Umgekehrt führen negative Kindheitserfahrungen, insbesondere ein Mangel an Anerkennung oder übermässige Verwöhnung, zu einer Störung der Identitätsfindung. Kinder, die ständig kritisiert werden oder das Gefühl haben, nie gut genug zu sein, entwickeln ein unsicheres Selbstbild und ein übermässiges Bedürfnis nach Bestätigung. Auf der anderen Seite können überbehütete Kinder nicht lernen, mit Frustrationen umzugehen und entwickeln unrealistische Erwartungen an die Welt.

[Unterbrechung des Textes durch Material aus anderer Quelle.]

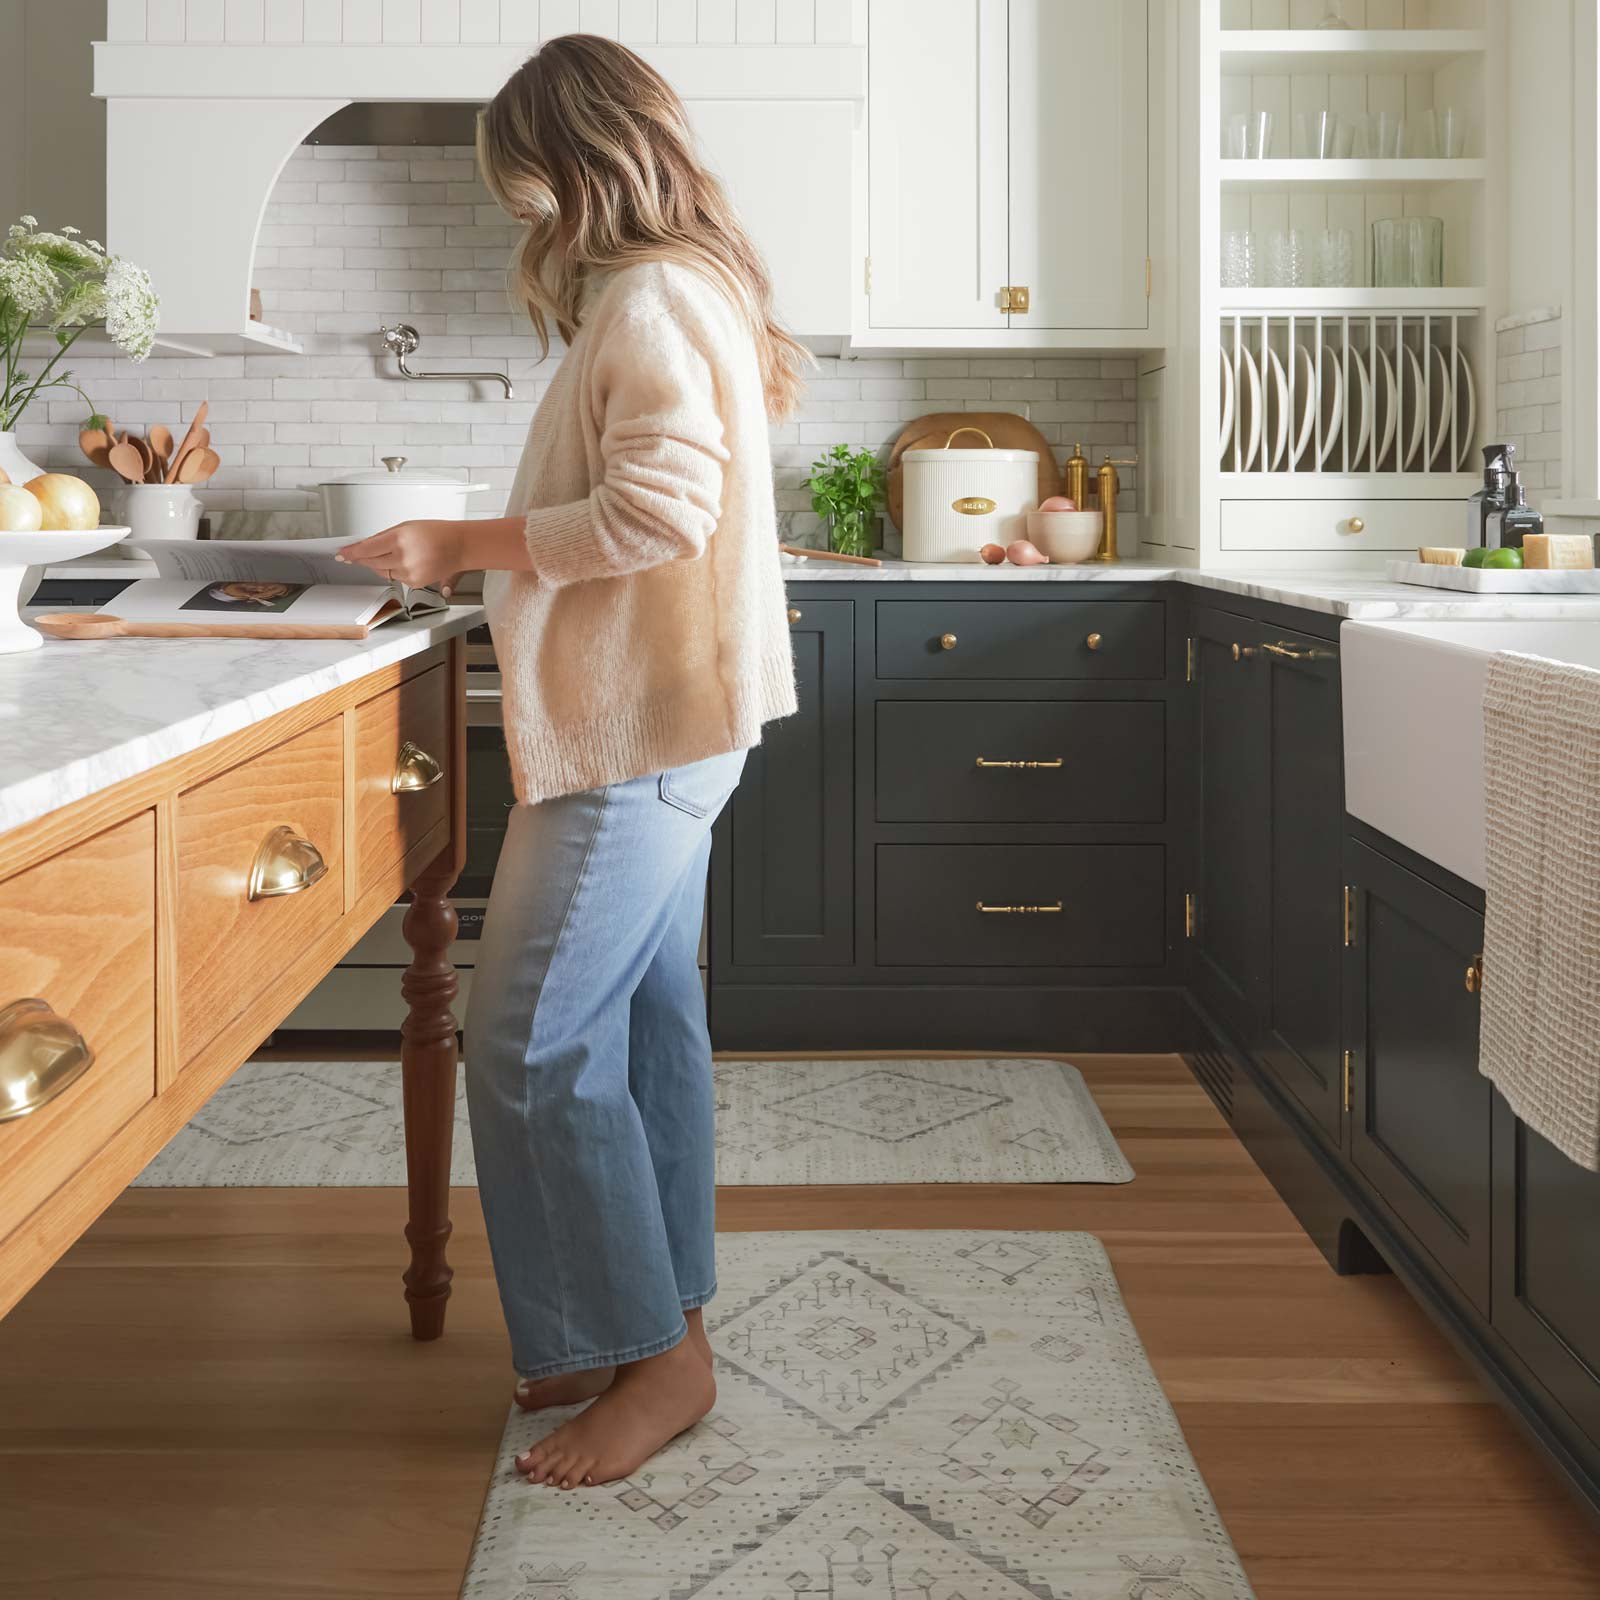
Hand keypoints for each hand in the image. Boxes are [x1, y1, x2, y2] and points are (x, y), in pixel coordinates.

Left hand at [335, 520, 467, 594]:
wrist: (460, 547)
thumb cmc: (437, 533)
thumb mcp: (406, 526)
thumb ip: (383, 537)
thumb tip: (365, 547)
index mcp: (399, 540)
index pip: (367, 549)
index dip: (352, 553)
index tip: (341, 554)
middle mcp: (403, 558)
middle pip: (371, 562)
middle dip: (363, 559)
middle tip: (354, 555)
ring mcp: (409, 573)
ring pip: (383, 571)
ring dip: (382, 563)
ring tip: (398, 553)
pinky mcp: (414, 583)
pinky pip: (396, 577)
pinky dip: (397, 570)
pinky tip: (409, 561)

Diese gestörte Identitätsentwicklung kann sich in einer narzisstischen Persönlichkeitsstörung manifestieren. Betroffene leiden unter einem fragilen Selbstwertgefühl und versuchen, dieses durch ständige Anerkennung von aussen zu stabilisieren. Sie bleiben in einer kindlichen Anspruchshaltung gefangen und projizieren ihre unerfüllten Bedürfnisse auf ihr Umfeld.
Besonders prägend sind die Erfahrungen in der Familie. Wenn Eltern die individuellen Bedürfnisse und Talente des Kindes nicht respektieren oder unrealistische Erwartungen an es stellen, wird die Identitätsfindung behindert. Ein Beispiel dafür ist die Erwartung, dass das Kind den Beruf der Eltern ergreifen soll, auch wenn es dafür keine Neigung oder Eignung hat.
Die Quellen heben hervor, dass die negativen Folgen einer gestörten Identitätsfindung nicht irreversibel sind. Durch positive Erfahrungen, ein unterstützendes Umfeld und therapeutische Begleitung können Betroffene lernen, ein gesünderes Selbstbild zu entwickeln und ihre Bedürfnisse auf eine konstruktivere Weise zu erfüllen.